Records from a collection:
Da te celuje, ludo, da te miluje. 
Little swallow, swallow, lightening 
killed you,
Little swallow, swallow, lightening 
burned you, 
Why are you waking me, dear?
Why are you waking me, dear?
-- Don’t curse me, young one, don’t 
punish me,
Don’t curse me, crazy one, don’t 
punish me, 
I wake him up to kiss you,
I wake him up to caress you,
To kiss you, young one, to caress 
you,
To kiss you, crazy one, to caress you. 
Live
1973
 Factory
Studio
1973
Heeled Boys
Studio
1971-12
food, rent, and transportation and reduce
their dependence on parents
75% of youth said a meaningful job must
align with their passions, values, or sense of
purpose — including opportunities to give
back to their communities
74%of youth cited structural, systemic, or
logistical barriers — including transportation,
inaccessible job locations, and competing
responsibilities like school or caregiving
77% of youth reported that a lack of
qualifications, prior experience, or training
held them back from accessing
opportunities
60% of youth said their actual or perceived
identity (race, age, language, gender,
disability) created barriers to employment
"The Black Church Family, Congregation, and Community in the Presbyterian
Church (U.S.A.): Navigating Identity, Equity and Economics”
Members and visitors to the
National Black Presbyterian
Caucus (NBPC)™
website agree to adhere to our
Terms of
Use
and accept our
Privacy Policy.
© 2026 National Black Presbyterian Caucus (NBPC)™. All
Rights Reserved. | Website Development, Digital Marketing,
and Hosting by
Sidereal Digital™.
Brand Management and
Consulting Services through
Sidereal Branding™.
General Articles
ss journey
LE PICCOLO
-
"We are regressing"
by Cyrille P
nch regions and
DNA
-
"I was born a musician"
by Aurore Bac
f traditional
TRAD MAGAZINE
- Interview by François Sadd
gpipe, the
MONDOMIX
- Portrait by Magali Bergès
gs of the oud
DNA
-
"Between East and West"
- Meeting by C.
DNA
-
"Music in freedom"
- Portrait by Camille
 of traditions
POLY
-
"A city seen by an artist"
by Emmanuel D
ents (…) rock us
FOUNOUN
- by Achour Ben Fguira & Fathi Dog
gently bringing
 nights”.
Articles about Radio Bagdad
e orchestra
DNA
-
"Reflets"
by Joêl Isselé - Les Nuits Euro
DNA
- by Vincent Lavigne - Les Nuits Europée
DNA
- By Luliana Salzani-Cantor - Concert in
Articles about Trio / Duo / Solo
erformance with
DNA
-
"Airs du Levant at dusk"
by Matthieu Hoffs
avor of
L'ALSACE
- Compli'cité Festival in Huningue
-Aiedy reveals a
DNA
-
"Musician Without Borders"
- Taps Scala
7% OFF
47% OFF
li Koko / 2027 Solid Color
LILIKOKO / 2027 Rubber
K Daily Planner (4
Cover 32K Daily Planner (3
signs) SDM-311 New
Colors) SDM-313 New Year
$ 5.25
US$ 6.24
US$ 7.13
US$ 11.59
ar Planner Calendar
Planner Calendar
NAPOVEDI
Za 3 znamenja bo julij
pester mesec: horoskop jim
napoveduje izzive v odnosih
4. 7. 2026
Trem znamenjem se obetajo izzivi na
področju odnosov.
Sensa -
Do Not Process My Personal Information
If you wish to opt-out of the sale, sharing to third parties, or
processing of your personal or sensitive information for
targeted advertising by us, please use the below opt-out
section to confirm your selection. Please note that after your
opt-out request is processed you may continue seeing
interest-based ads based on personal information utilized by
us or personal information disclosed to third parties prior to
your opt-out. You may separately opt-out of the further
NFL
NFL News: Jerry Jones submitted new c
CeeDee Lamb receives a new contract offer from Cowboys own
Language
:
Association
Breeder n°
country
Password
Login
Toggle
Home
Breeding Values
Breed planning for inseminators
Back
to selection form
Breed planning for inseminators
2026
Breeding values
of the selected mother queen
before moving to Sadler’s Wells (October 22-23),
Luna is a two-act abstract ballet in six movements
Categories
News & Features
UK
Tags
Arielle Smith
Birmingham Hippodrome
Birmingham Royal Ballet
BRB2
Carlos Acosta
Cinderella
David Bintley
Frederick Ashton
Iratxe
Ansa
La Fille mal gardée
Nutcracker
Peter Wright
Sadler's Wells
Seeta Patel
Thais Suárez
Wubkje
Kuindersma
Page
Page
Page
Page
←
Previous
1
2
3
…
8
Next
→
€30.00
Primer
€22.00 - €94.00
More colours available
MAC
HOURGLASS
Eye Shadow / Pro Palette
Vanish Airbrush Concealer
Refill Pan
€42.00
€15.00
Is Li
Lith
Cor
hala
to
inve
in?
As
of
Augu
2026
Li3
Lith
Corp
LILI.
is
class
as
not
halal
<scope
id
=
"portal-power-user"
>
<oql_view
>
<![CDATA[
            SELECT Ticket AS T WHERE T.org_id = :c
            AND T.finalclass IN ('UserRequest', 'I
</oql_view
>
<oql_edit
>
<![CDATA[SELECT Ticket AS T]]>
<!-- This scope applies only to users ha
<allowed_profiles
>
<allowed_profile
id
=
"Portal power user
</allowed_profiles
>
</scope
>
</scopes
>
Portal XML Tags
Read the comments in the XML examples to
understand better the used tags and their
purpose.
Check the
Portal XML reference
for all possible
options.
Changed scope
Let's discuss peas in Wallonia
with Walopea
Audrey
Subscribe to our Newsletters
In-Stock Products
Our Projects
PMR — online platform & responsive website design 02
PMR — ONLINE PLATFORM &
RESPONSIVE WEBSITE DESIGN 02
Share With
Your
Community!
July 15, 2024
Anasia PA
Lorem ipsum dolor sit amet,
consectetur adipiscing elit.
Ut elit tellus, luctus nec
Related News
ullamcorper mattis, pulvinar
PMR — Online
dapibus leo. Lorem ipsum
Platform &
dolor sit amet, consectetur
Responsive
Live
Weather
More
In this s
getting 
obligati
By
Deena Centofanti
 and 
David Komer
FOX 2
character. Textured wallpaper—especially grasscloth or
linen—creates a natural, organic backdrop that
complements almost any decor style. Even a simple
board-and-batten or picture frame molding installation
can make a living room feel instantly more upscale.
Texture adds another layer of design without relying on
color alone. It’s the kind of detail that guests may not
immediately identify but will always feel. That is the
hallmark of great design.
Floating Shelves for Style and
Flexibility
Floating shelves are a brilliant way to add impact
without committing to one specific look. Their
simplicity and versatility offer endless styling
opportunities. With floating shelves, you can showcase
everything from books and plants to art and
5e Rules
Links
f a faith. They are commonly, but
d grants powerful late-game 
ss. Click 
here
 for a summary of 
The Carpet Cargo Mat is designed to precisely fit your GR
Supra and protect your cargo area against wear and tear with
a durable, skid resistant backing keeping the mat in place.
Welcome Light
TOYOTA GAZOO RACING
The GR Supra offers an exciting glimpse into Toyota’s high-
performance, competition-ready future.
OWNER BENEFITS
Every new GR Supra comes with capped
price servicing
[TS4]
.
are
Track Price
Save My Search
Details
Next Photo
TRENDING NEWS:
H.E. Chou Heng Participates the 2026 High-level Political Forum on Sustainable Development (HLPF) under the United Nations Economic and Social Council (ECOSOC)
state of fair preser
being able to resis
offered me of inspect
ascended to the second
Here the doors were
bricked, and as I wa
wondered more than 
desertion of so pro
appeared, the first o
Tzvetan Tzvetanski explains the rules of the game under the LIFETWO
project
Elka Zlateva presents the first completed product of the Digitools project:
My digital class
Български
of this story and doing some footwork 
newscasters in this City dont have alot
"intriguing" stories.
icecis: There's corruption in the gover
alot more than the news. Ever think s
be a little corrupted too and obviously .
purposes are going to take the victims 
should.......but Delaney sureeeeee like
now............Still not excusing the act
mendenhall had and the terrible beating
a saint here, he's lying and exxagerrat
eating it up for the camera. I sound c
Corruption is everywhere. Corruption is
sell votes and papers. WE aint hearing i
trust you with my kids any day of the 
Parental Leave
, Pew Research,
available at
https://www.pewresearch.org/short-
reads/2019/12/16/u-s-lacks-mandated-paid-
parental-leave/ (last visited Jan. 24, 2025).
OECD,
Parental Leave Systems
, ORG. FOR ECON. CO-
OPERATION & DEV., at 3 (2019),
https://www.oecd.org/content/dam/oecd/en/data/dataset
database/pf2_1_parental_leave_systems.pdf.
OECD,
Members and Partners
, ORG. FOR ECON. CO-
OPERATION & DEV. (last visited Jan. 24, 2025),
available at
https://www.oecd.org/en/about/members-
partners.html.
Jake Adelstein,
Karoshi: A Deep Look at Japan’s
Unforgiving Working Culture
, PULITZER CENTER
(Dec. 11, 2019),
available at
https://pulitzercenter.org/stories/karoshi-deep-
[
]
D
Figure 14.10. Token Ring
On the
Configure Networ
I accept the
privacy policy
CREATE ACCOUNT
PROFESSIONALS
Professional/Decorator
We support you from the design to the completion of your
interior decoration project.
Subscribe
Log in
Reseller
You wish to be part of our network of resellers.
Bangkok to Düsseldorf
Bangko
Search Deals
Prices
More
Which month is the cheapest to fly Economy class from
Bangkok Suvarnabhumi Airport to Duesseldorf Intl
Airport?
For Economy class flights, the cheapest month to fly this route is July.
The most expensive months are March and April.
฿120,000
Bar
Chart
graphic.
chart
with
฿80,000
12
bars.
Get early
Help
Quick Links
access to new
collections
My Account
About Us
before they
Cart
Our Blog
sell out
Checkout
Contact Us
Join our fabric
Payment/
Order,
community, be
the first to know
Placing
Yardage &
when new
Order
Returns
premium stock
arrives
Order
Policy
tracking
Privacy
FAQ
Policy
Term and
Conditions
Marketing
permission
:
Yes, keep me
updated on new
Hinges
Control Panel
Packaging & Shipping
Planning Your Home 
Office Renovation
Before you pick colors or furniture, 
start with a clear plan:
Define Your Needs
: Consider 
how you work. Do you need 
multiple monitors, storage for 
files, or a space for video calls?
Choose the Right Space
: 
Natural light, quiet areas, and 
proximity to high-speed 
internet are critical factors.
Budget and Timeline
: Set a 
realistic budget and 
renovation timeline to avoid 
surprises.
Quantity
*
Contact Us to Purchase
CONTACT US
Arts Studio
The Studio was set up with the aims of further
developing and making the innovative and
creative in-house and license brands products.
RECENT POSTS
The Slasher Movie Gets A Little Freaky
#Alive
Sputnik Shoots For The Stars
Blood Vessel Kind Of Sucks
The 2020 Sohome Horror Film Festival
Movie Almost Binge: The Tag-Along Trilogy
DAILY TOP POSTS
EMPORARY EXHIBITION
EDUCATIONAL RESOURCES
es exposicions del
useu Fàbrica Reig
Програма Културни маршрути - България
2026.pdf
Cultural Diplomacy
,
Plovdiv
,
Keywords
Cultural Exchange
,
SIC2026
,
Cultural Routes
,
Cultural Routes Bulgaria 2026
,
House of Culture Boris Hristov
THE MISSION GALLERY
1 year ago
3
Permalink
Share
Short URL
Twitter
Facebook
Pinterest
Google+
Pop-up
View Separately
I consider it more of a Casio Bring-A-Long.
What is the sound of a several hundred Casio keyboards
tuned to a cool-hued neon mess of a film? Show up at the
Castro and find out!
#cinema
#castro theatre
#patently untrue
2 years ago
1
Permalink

TASK TO CARRY OUT: Reproduce the lines running from the start of the records through the line that contains "I wake him up to caress", including that line, keeping each one unchanged.

RESULT OF THE TASK:
Da te celuje, ludo, da te miluje. 
Little swallow, swallow, lightening 
killed you,
Little swallow, swallow, lightening 
burned you, 
Why are you waking me, dear?
Why are you waking me, dear?
-- Don’t curse me, young one, don’t 
punish me,
Don’t curse me, crazy one, don’t 
punish me, 
I wake him up to kiss you,
I wake him up to caress you,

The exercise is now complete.